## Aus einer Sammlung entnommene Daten
=====

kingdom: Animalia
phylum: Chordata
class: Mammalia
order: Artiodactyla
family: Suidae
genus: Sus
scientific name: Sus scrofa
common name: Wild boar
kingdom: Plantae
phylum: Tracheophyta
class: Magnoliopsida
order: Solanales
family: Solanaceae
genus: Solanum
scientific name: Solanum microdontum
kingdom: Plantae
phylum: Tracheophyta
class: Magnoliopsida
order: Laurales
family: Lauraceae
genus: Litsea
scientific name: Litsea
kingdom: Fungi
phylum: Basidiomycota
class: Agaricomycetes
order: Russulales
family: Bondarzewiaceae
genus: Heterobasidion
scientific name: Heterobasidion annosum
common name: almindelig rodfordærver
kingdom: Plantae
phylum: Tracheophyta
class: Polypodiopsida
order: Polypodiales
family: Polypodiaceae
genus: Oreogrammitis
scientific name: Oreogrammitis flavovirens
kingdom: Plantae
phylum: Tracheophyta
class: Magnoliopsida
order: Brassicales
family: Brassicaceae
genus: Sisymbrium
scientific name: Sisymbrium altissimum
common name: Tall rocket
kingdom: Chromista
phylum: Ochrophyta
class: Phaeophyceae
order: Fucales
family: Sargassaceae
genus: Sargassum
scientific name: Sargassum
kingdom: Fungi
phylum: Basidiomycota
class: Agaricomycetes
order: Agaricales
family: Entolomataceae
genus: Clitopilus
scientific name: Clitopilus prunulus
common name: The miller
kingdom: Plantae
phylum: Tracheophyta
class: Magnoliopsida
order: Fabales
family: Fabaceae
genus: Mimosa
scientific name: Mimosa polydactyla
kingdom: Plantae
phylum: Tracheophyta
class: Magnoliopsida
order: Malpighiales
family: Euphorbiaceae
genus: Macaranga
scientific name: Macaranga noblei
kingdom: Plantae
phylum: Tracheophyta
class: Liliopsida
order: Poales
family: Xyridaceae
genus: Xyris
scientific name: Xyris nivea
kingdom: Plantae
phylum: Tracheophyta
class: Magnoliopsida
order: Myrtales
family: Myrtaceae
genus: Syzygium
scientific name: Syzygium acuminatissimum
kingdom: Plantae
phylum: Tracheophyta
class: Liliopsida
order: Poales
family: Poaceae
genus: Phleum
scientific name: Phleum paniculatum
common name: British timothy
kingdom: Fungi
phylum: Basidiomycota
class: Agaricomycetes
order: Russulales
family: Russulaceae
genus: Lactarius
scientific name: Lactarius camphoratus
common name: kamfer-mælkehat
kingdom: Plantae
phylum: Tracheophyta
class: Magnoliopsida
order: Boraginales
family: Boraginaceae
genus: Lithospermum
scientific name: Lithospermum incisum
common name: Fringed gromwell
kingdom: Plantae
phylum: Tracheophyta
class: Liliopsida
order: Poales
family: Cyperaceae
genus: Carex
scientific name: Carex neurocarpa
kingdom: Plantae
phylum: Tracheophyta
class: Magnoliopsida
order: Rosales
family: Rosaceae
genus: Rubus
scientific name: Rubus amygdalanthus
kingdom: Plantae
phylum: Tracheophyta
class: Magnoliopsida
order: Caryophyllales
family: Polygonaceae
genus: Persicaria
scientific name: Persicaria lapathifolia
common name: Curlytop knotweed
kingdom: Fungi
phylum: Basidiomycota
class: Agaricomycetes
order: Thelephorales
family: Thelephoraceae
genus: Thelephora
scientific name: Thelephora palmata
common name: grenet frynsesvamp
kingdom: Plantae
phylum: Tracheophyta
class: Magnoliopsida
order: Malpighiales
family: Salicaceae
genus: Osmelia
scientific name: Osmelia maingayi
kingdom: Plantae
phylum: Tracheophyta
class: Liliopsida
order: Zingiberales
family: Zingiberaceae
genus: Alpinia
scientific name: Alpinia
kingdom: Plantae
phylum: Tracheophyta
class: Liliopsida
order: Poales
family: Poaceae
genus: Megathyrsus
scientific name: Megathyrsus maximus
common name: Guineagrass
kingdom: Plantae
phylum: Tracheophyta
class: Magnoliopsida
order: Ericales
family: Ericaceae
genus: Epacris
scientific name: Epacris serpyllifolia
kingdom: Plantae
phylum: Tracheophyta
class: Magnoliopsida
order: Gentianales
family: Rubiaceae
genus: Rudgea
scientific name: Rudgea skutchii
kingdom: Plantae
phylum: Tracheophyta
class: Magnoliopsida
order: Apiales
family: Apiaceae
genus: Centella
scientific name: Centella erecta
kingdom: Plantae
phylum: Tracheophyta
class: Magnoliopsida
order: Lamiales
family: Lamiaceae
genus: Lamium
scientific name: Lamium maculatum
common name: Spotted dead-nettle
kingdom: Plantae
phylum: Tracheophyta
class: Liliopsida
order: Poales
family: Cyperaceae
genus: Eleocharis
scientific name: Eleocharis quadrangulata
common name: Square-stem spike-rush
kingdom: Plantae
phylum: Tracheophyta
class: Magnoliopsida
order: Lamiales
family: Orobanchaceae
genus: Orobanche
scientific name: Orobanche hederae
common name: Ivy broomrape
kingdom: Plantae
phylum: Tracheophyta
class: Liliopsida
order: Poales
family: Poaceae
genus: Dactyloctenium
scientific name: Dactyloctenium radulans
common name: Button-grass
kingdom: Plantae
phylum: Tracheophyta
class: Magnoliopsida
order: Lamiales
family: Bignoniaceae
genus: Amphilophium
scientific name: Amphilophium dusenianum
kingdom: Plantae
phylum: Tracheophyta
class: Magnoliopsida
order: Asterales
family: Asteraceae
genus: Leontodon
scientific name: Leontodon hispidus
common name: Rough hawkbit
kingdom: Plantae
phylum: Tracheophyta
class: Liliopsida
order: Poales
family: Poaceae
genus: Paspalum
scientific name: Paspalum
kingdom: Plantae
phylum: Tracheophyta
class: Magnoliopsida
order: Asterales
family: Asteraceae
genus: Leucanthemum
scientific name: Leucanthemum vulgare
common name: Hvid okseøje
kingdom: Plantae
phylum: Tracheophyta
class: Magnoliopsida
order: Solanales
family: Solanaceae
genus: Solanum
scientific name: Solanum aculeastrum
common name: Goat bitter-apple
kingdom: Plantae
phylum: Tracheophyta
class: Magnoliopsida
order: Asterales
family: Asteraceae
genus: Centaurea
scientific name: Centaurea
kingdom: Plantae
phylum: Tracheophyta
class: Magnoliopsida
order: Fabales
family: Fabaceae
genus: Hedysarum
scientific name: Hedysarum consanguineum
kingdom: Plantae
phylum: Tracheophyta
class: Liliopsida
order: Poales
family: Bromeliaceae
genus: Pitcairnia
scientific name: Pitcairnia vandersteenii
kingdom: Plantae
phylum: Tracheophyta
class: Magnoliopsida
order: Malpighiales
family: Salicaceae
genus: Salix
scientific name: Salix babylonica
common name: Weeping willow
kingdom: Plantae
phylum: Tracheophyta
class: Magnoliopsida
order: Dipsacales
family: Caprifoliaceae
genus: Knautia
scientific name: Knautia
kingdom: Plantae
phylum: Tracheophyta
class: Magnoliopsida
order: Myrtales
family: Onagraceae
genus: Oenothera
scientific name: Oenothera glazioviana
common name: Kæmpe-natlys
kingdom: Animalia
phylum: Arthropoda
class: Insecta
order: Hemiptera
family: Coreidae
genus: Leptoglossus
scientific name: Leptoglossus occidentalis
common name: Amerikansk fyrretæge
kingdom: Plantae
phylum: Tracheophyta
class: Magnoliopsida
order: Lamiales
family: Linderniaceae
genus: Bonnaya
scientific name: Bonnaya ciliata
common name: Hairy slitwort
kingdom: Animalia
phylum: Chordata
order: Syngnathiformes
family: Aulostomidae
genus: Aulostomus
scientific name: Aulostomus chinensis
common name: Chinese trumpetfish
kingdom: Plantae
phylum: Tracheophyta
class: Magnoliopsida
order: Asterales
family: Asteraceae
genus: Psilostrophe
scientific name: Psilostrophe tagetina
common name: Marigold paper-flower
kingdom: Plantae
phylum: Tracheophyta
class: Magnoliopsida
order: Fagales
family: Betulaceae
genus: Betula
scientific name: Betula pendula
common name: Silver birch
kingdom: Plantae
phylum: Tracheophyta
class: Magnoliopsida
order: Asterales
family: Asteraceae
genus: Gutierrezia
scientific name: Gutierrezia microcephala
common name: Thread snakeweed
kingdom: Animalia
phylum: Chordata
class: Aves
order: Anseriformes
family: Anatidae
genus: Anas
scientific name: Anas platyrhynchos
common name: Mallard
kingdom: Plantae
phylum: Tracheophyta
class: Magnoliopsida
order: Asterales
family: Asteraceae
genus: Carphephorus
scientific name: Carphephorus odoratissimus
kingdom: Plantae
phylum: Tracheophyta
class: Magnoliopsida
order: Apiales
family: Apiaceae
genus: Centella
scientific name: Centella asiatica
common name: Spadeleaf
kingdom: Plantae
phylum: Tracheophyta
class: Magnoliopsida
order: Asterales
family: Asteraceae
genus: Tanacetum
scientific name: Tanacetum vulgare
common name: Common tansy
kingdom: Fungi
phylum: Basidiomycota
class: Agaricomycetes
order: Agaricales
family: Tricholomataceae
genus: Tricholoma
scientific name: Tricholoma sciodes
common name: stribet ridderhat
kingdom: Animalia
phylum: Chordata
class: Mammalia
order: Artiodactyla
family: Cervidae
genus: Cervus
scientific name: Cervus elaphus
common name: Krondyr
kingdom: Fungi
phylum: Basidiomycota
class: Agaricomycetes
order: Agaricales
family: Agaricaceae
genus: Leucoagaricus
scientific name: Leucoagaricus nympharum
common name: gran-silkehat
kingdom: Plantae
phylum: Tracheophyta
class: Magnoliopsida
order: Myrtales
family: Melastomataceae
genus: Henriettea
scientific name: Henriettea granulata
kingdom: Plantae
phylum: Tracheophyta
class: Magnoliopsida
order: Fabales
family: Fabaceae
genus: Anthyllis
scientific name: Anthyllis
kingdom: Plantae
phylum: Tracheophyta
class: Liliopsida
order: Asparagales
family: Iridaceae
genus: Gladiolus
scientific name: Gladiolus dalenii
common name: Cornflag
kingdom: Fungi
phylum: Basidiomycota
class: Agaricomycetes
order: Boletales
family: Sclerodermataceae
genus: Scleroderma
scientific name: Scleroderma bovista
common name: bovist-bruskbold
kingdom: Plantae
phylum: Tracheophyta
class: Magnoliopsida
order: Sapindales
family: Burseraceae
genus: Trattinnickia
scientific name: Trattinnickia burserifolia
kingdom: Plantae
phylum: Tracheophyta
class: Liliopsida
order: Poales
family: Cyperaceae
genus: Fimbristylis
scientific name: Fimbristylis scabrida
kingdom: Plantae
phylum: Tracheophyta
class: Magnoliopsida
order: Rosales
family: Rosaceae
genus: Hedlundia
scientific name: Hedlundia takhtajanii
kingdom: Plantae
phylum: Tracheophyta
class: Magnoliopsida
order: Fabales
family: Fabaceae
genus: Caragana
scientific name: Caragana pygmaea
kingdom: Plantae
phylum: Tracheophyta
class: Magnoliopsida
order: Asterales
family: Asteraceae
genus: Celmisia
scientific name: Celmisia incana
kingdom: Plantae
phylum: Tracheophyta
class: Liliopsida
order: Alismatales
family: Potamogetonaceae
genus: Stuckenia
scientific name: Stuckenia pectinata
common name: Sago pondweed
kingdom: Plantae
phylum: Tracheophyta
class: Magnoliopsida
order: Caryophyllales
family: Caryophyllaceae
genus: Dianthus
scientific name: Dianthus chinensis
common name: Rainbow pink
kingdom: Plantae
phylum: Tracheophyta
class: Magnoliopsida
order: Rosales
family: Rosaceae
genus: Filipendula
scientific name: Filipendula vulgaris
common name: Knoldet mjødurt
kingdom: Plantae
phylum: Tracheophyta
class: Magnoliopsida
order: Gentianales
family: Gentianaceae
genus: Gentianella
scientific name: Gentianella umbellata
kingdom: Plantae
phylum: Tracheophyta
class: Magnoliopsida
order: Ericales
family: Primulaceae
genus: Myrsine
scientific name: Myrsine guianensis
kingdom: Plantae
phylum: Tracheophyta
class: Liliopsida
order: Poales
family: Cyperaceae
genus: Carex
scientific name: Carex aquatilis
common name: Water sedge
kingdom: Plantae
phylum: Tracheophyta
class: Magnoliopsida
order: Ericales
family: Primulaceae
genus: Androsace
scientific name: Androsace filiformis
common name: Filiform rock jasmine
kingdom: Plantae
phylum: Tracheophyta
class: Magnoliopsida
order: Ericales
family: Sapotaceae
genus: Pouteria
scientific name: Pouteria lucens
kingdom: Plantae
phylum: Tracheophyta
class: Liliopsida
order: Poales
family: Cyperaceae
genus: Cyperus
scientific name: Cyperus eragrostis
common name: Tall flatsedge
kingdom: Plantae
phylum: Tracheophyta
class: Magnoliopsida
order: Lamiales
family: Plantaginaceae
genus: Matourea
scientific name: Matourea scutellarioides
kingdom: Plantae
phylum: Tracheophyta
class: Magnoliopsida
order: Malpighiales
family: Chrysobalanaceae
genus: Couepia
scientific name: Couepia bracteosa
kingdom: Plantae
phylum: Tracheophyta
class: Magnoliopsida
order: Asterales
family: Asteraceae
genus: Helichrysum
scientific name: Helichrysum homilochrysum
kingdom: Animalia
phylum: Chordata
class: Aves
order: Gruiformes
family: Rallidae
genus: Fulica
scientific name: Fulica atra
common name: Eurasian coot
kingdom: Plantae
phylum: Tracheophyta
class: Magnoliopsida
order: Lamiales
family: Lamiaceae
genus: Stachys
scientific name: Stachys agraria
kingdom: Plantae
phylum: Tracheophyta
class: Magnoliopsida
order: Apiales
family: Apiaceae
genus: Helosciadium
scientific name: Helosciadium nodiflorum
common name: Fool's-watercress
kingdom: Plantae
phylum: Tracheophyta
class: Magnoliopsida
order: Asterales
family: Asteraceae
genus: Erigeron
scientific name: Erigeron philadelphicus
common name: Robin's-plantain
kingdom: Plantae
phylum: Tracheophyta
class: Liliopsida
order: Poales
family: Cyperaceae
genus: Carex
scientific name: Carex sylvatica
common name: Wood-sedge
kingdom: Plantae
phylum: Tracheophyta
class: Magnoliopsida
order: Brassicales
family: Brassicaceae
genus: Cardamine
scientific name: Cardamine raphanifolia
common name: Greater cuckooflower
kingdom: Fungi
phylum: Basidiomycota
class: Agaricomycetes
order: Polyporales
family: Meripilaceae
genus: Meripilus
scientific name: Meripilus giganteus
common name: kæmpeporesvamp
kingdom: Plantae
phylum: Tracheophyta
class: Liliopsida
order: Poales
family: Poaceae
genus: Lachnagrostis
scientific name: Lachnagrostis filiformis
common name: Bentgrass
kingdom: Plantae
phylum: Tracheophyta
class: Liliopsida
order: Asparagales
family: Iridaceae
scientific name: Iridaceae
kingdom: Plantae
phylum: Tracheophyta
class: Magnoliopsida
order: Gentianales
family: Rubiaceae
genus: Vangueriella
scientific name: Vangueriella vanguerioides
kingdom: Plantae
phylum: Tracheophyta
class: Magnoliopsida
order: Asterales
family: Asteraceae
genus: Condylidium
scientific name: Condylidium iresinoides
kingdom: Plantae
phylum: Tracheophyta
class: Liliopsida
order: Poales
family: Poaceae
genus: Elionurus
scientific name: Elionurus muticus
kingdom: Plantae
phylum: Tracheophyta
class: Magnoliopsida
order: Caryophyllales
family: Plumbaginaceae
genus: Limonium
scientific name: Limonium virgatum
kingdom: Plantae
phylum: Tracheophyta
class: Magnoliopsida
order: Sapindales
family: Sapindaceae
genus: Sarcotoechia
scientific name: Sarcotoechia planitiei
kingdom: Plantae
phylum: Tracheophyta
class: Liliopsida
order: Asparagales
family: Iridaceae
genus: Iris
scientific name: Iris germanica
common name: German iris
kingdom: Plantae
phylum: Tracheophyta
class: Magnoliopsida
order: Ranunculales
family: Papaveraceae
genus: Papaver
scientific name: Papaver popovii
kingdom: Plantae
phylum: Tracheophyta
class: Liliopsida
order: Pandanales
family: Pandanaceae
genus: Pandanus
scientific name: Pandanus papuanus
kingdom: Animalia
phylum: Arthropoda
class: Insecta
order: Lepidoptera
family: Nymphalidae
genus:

=====

## Die Aufgabe
Entnimm bitte den Abschnitt von der Zeile mit „scientific name: Eleocharis quadrangulata“ bis zur Zeile mit „common name: Kæmpe-natlys“, beide eingeschlossen, und gib diese Zeilen unverändert wieder.

## Lösung
scientific name: Eleocharis quadrangulata
common name: Square-stem spike-rush
kingdom: Plantae
phylum: Tracheophyta
class: Magnoliopsida
order: Lamiales
family: Orobanchaceae
genus: Orobanche
scientific name: Orobanche hederae
common name: Ivy broomrape
kingdom: Plantae
phylum: Tracheophyta
class: Liliopsida
order: Poales
family: Poaceae
genus: Dactyloctenium
scientific name: Dactyloctenium radulans
common name: Button-grass
kingdom: Plantae
phylum: Tracheophyta
class: Magnoliopsida
order: Lamiales
family: Bignoniaceae
genus: Amphilophium
scientific name: Amphilophium dusenianum
kingdom: Plantae
phylum: Tracheophyta
class: Magnoliopsida
order: Asterales
family: Asteraceae
genus: Leontodon
scientific name: Leontodon hispidus
common name: Rough hawkbit
kingdom: Plantae
phylum: Tracheophyta
class: Liliopsida
order: Poales
family: Poaceae
genus: Paspalum
scientific name: Paspalum
kingdom: Plantae
phylum: Tracheophyta
class: Magnoliopsida
order: Asterales
family: Asteraceae
genus: Leucanthemum
scientific name: Leucanthemum vulgare
common name: Hvid okseøje
kingdom: Plantae
phylum: Tracheophyta
class: Magnoliopsida
order: Solanales
family: Solanaceae
genus: Solanum
scientific name: Solanum aculeastrum
common name: Goat bitter-apple
kingdom: Plantae
phylum: Tracheophyta
class: Magnoliopsida
order: Asterales
family: Asteraceae
genus: Centaurea
scientific name: Centaurea
kingdom: Plantae
phylum: Tracheophyta
class: Magnoliopsida
order: Fabales
family: Fabaceae
genus: Hedysarum
scientific name: Hedysarum consanguineum
kingdom: Plantae
phylum: Tracheophyta
class: Liliopsida
order: Poales
family: Bromeliaceae
genus: Pitcairnia
scientific name: Pitcairnia vandersteenii
kingdom: Plantae
phylum: Tracheophyta
class: Magnoliopsida
order: Malpighiales
family: Salicaceae
genus: Salix
scientific name: Salix babylonica
common name: Weeping willow
kingdom: Plantae
phylum: Tracheophyta
class: Magnoliopsida
order: Dipsacales
family: Caprifoliaceae
genus: Knautia
scientific name: Knautia
kingdom: Plantae
phylum: Tracheophyta
class: Magnoliopsida
order: Myrtales
family: Onagraceae
genus: Oenothera
scientific name: Oenothera glazioviana
common name: Kæmpe-natlys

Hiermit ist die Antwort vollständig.